Die heimischen Gasspeicher füllen, das war seit dem Beginn des Angriffskrieges auf die Ukraine eines der vorrangigen Ziele der Bundesregierung. Doch durch riskante Einkäufe könnten Deutschland nun Milliardenverluste drohen - die wiederum zu steigenden Preisen bei den Gaskunden führen könnten. Das berichtet NTV und zitiert aus einem Bericht des Fachdienstes "Tagesspiegel Background".

Demnach habe man aus Parlamentskreisen erfahren, dass eines der von der Regierung für die Gaskäufe beauftragte Unternehmen, Trading Hub Europe (THE), zu einem deutlich höheren Preis als dem aktuellen Marktpreis eingekauft habe. Anfang November habe THE knapp 50 Terawattstunden Erdgas beschafft, welche in deutschen Gasspeichern eingelagert wurden. Das entspricht etwa einem Fünftel der gesamten Speicherkapazitäten in Deutschland. Laut Regierungsunterlagen habe THE einen Durchschnittspreis von 175 Euro pro Megawattstunde bezahlt, ausgegeben wurden insgesamt knapp 8,7 Milliarden Euro.

Verluste von 1,5 Milliarden Euro drohen

Die Großhandelspreise für Erdgas sind aber inzwischen gefallen - im zentraleuropäischen Markt werde Gas zur Lieferung in den kommenden Monaten für rund 145 Euro gehandelt. Bei einem Verkauf sei also mit einem Verlust von rund 1,5 Milliarden Euro zu rechnen, sollte der Gaspreis noch weiter fallen, wäre auch der Verlust größer.

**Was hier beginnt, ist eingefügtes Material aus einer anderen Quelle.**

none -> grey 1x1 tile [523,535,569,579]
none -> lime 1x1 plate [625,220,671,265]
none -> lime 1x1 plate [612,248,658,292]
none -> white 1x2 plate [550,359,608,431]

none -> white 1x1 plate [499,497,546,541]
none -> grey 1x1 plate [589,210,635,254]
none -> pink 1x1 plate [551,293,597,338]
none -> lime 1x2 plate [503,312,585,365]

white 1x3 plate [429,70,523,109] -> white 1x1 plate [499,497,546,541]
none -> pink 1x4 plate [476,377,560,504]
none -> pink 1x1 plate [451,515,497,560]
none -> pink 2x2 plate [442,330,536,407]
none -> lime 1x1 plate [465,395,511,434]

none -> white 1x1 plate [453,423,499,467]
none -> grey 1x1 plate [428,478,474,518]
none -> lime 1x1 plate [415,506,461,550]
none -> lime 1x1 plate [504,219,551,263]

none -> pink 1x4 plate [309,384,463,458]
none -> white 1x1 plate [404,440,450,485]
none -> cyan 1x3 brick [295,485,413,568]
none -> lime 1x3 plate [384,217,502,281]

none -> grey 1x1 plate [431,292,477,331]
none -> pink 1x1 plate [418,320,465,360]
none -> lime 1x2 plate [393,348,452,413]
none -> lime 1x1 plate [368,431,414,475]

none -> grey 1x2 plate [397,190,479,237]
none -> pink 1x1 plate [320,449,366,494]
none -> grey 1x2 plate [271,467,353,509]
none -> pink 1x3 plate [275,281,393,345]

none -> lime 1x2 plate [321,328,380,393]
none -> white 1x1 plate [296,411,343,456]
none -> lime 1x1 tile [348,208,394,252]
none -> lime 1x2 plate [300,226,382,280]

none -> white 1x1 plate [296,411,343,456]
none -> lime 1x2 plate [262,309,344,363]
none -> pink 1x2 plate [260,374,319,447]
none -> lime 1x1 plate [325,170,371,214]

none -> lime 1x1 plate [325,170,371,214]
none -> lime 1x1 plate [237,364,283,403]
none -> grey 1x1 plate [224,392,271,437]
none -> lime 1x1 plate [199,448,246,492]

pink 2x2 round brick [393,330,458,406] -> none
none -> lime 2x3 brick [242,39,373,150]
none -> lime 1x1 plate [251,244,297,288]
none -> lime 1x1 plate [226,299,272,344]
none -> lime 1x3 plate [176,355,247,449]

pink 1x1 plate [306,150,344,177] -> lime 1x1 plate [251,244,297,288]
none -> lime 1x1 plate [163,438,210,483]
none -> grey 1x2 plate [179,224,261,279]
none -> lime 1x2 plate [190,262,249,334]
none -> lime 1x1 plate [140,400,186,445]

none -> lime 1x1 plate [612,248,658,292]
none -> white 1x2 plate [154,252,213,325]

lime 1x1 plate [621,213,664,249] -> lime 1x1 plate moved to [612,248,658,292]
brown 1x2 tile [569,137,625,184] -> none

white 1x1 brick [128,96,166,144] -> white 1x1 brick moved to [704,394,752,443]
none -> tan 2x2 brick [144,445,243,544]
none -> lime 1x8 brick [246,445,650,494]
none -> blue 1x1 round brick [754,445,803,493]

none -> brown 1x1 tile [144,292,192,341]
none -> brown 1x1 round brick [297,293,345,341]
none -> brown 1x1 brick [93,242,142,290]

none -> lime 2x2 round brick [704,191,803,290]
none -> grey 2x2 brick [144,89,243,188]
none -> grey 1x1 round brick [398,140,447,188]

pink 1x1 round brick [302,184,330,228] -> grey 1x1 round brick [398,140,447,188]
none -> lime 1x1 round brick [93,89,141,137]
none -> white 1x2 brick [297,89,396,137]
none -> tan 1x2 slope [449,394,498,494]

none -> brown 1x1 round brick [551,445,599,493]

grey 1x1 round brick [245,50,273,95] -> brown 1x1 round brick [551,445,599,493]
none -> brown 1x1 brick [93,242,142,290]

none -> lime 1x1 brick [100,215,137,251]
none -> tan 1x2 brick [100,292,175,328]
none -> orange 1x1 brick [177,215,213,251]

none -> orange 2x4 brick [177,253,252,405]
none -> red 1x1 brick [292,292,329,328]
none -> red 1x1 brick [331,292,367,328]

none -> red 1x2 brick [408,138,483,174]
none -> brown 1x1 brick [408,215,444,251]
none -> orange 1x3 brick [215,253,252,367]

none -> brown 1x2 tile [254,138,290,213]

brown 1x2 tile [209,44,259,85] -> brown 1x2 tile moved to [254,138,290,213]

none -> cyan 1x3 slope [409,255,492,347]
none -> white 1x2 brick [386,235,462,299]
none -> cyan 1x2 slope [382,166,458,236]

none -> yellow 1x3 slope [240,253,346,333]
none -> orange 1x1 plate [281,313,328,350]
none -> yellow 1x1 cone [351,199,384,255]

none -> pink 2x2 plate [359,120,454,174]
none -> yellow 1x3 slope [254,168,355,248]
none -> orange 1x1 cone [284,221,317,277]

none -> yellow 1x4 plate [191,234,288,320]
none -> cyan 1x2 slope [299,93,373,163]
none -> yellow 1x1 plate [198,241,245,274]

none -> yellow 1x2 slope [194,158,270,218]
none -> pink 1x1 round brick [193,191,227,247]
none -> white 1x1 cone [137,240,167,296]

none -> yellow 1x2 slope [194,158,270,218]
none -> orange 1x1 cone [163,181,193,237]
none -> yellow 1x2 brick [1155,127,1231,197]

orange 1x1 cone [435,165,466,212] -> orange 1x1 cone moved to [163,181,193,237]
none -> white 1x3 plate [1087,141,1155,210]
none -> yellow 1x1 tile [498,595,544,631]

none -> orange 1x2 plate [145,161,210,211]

Von der Bundesregierung und vom Wirtschaftsministerium gebe es bisher keinen Kommentar zu den Vorkommnissen, die Informationen seien als geheim eingestuft. Klaus Müller, Präsident der Bundesnetzagentur, habe im Gespräch mit "Tagesspiegel Background" erklärt, dass es für das Geschäft keinen anderen Akteur gegeben habe, der es übernehmen hätte können. Man habe die Sache aber nun "im Blick", so Müller.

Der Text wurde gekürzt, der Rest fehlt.